[WHAT THE TASK REQUIRES]:
Answer these from the text on when Zephaniah prophesied:
(a) Around what date did Zephaniah minister?
(b) Whose early ministry overlaps with Zephaniah's time of ministry?
(c) What was found while workers restored the temple?

[DOCUMENT EXTRACT]:
• • • • • • •
When Zephaniah prophesied

The prophet Zephaniah ministered around 630 B.C., during the reign of Josiah, the son of Amon and the grandson of Manasseh. The opening verse lists a Hezekiah among his ancestors, but there is no persuasive evidence this Hezekiah was the earlier king of Judah.

Zephaniah’s time of ministry overlaps with the early ministry of Jeremiah. The themes in Zephaniah echo themes found in the writings of Isaiah and Micah roughly a century earlier.



One difficulty we have relating the book of Zephaniah to the reign of Josiah (see 2 Kings 22-23 and 2 Chronicles 34-35) is Josiah is well known for instituting a series of reforms based on a “book of the Law” found while workers restored the temple.

Two options are available: Either Zephaniah preaches in the period before Josiah’s reforms, or his work takes place during or after the reforms. If the latter is true, it might suggest Josiah’s reform movement was not as effective or long-lasting as was hoped.
• • • • • • •
[MATERIAL SUPPLIED]:
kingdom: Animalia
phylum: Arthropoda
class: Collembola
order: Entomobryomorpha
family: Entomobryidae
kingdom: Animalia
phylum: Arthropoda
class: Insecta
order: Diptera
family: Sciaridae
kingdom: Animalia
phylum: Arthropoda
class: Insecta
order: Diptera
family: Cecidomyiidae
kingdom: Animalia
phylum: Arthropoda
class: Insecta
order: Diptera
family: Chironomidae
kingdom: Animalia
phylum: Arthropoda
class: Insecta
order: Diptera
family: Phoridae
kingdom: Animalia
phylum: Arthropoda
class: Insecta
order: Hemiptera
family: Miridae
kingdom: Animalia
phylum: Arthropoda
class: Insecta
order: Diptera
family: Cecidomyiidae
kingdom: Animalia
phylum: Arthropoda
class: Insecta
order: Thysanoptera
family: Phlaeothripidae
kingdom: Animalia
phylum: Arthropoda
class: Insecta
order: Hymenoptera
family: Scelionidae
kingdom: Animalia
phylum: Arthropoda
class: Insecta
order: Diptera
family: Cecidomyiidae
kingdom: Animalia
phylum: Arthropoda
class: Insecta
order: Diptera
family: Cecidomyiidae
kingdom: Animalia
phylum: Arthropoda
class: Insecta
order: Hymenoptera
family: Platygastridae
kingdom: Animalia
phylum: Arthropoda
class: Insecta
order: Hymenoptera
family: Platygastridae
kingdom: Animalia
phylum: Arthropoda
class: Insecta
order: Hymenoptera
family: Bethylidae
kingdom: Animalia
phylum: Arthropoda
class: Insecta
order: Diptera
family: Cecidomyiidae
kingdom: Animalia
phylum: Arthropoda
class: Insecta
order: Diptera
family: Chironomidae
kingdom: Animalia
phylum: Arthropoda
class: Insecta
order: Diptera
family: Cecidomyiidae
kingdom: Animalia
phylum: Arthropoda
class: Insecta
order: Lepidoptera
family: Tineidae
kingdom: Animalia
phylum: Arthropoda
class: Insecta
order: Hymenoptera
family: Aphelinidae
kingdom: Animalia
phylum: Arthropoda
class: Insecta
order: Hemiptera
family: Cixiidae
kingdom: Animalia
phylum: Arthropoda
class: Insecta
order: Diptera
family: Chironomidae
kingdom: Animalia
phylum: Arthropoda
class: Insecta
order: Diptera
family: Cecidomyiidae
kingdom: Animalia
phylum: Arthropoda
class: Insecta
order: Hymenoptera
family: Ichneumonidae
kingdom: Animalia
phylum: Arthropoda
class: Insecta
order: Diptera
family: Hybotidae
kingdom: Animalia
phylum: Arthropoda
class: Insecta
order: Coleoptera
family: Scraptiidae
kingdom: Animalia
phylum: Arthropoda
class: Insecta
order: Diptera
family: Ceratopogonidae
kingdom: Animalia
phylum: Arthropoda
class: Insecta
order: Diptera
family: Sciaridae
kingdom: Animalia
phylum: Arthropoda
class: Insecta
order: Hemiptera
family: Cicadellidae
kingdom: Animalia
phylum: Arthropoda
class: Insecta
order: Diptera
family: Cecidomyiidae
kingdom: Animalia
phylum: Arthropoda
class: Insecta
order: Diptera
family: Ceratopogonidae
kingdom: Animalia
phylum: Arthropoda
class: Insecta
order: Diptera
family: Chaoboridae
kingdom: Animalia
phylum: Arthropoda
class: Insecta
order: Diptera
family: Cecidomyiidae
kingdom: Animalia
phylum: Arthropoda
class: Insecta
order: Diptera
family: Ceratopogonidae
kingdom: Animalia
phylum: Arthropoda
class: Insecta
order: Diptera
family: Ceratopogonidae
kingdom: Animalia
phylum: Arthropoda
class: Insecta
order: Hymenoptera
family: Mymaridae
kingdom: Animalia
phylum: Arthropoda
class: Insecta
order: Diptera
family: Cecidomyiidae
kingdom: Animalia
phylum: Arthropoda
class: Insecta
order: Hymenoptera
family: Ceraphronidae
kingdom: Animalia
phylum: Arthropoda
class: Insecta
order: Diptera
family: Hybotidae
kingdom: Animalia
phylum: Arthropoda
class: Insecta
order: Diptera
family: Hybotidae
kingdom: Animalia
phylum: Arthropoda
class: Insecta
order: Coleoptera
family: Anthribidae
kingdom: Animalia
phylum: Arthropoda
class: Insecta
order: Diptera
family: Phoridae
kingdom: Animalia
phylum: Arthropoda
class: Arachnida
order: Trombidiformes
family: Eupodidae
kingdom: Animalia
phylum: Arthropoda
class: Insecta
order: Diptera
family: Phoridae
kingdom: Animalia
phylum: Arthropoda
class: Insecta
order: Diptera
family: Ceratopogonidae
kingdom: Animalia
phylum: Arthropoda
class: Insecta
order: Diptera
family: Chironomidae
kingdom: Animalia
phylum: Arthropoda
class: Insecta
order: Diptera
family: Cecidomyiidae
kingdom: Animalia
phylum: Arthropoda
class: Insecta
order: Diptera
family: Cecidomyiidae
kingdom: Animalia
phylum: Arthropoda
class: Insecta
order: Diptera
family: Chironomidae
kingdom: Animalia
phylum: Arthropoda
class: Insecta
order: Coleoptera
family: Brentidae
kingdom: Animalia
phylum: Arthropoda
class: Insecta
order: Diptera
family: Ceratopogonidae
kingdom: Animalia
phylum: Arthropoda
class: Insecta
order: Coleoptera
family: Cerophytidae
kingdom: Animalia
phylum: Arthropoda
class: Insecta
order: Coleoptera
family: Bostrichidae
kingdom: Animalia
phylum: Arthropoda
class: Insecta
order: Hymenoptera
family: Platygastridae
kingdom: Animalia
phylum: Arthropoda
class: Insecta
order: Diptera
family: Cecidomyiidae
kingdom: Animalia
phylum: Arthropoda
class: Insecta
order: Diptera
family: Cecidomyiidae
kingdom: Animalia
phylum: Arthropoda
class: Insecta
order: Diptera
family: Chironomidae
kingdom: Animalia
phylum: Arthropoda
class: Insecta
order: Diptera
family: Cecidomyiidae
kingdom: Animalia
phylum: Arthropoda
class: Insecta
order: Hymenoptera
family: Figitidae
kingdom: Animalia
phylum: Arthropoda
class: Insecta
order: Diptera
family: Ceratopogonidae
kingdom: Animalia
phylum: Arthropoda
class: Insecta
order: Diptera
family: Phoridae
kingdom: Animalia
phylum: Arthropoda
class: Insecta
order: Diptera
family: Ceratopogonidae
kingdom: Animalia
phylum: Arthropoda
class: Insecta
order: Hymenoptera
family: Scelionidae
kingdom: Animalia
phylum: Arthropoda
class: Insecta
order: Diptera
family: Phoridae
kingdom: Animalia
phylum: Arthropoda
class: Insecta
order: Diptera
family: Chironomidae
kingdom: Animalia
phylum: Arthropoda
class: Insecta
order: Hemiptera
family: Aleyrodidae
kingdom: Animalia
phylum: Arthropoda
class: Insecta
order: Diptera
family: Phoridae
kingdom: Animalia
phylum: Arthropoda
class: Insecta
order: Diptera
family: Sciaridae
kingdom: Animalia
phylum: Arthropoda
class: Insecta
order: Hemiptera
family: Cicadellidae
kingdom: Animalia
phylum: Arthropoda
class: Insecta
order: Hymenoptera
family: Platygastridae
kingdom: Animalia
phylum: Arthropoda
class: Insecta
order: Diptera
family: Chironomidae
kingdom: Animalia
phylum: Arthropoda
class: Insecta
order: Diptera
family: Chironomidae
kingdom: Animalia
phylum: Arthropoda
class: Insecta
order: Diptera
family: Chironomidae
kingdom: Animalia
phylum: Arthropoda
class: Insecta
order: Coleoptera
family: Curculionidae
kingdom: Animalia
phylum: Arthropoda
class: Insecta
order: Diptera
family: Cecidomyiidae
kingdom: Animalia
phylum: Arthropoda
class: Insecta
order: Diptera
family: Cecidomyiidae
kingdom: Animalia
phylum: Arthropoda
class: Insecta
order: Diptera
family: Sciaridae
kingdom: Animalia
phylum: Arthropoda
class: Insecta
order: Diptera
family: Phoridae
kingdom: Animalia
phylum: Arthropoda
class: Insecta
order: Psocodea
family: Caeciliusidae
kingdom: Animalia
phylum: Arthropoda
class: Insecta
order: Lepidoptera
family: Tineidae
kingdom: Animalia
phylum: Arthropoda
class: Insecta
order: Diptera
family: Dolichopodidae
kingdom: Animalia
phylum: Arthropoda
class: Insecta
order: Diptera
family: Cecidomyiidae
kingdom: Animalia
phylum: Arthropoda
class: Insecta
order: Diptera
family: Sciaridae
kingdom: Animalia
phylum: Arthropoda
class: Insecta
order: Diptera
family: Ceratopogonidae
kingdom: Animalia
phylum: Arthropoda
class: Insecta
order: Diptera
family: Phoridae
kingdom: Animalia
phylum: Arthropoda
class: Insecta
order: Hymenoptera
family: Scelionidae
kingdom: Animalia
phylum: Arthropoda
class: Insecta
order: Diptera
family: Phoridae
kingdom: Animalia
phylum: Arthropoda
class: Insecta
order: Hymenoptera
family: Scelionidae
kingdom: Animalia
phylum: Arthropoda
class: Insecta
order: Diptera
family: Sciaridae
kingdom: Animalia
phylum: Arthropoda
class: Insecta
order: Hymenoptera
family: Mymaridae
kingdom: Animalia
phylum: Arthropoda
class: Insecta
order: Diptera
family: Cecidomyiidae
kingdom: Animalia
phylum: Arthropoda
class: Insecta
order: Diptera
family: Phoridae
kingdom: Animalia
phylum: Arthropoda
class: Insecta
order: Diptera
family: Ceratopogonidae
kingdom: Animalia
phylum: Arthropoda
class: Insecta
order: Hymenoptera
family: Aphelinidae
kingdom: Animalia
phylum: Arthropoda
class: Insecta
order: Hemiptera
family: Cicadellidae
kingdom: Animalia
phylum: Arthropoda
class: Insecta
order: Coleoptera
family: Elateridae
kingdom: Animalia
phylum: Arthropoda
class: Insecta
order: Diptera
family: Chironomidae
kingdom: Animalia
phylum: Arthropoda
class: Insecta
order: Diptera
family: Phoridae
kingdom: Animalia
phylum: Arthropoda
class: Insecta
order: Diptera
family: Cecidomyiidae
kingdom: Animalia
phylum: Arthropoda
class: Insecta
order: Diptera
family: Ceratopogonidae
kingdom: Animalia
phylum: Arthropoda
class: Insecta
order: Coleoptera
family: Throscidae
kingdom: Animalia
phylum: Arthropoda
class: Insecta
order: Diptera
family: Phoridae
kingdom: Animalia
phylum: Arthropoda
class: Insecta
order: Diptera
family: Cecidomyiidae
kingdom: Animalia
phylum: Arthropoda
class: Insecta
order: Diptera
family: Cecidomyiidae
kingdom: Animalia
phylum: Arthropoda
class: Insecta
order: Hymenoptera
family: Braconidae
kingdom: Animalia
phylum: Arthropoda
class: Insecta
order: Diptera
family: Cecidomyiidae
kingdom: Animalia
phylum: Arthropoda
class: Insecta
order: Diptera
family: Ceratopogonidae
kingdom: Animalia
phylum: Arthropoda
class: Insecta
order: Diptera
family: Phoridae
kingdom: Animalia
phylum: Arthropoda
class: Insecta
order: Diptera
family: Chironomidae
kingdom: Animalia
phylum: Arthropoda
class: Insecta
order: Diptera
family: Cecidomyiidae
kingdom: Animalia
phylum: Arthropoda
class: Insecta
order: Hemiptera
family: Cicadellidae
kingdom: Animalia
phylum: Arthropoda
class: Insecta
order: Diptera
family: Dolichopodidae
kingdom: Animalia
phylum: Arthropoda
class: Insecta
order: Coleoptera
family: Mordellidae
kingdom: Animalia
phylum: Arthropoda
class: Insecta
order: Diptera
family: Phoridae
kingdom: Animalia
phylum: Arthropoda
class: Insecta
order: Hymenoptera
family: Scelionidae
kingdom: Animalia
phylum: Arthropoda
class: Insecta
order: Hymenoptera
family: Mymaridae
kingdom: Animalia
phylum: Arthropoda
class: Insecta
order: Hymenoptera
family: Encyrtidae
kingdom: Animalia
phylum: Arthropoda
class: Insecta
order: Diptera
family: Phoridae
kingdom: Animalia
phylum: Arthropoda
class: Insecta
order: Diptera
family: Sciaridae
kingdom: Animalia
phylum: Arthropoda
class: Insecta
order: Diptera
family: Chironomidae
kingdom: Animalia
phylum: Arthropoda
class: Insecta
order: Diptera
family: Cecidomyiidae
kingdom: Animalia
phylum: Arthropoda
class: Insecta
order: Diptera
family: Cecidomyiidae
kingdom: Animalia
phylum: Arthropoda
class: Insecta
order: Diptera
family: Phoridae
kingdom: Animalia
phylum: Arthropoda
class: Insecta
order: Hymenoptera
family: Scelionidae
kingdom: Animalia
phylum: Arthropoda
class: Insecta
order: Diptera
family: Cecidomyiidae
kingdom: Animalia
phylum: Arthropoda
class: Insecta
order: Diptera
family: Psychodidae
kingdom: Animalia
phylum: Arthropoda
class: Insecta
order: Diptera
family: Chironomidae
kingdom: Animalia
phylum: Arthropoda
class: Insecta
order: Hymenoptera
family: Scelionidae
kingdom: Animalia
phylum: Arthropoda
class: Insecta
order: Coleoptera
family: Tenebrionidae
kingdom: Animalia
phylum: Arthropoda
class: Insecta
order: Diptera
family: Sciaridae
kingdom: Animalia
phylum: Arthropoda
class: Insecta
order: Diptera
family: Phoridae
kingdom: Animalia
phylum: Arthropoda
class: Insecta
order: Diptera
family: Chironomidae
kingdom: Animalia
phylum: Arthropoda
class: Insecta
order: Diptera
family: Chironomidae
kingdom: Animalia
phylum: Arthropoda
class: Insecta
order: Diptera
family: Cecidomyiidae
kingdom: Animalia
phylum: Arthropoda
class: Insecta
• • • • • • •
[EXERCISE OUTPUT]:
(a) Around 630 B.C.
(b) Jeremiah's.
(c) A "book of the Law".